Netherlands needs more international tech skills

Netherlands needs more international tech skills

Netherlands needs more international tech skills

The already huge tech sector in the Netherlands is growing faster than expected, and now needs highly-skilled international professionals.

The significant growth in the sector is both good and bad news, as there aren’t enough home-grown tech specialists to satisfy its increasing demands. At the present time, some 286,000 employees are working in the Netherlands’ tech industries and start-ups, with an estimated 120,000 more needed by 2030. Between 2018 and 2030, 70,00 employed tech workers are scheduled to retire and must be replaced, along with increased growth in the sector needing at least 50,000 more employees.

According to industry specialist and senior economist at ING Bank Jurjen Witteveen, finding new expat talent is essential at this point in the industry’s development. The sector grew by 10 per cent last years and is expected to surpass that number by the end of this year. Dutch research and technical universities are doing their best to produce more Dutch tech specialists, but are finding the task daunting at best. The Netherlands is now famous for its tech sector, and is especially respected for its advanced value-added activity.

During his interview with an international media outlet, Witteveen explained that rather than designing and manufacturing necessities such as tyres and computer chips, the Netherlands tech sector is concentrating on making the machines which make the chips and tyres. Executives use research findings to fine-tune market strategies and point the way forward to more innovation in the future. In order to maintain this impetus, the country needs to win the global war for tech talent.
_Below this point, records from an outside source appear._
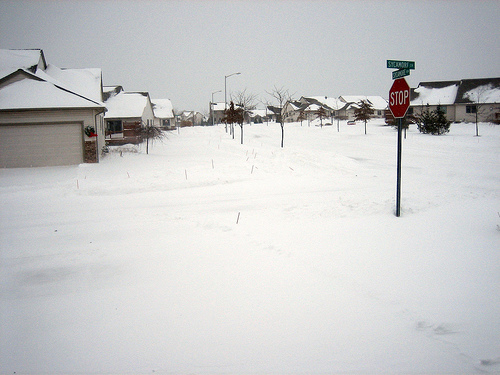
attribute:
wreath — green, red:
[81, 120, 96, 141]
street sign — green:
[395, 59, 409, 67]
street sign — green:
[397, 71, 408, 77]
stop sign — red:
[397, 92, 407, 107]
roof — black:
[435, 79, 449, 87]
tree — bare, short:
[278, 107, 285, 119]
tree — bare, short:
[146, 130, 159, 134]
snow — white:
[103, 234, 131, 248]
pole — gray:
[224, 89, 230, 102]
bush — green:
[424, 116, 451, 132]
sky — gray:
[182, 11, 447, 36]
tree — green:
[358, 107, 379, 121]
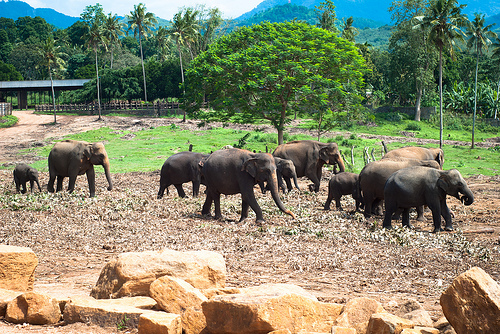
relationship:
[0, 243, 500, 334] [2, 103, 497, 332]
rock in elephant enclosure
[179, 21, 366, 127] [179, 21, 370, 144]
leaves on leaves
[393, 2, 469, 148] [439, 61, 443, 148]
palm tree has trunk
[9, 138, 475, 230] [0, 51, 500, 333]
elephants in elephants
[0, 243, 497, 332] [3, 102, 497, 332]
rock in preserve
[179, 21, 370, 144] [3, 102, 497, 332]
leaves in preserve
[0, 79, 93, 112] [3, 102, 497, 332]
building in preserve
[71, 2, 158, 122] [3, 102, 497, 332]
palm trees in preserve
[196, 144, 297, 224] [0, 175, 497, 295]
elephant on grass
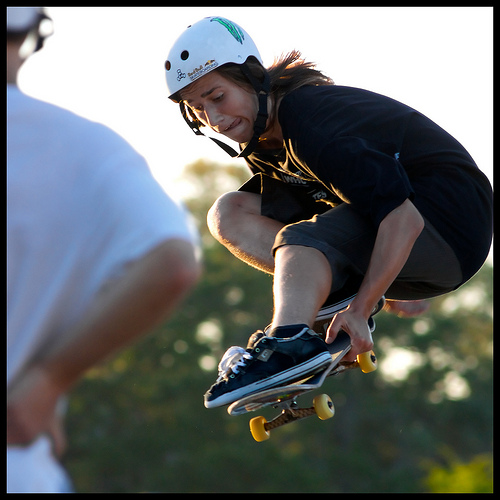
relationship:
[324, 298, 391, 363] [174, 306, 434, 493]
hand on skateboard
Witteveen’s strategy includes intensive lobbying of international universities and schools in order to persuade talented graduates to consider a career based in the Netherlands. For example, the ultra high-tech company ASML is based in Eindhoven already employs people from 100 nationalities, and needs even more expats to expand its research into the technology used in electric cars. Eindhoven itself is home to an impressive cluster of high-tech companies and has strong links to China. On March 22, the KPN telecom company along with HighTechXL will host an event aimed at seeking out the brightest and best high-tech brains to help shape the mobile/cable giant’s future.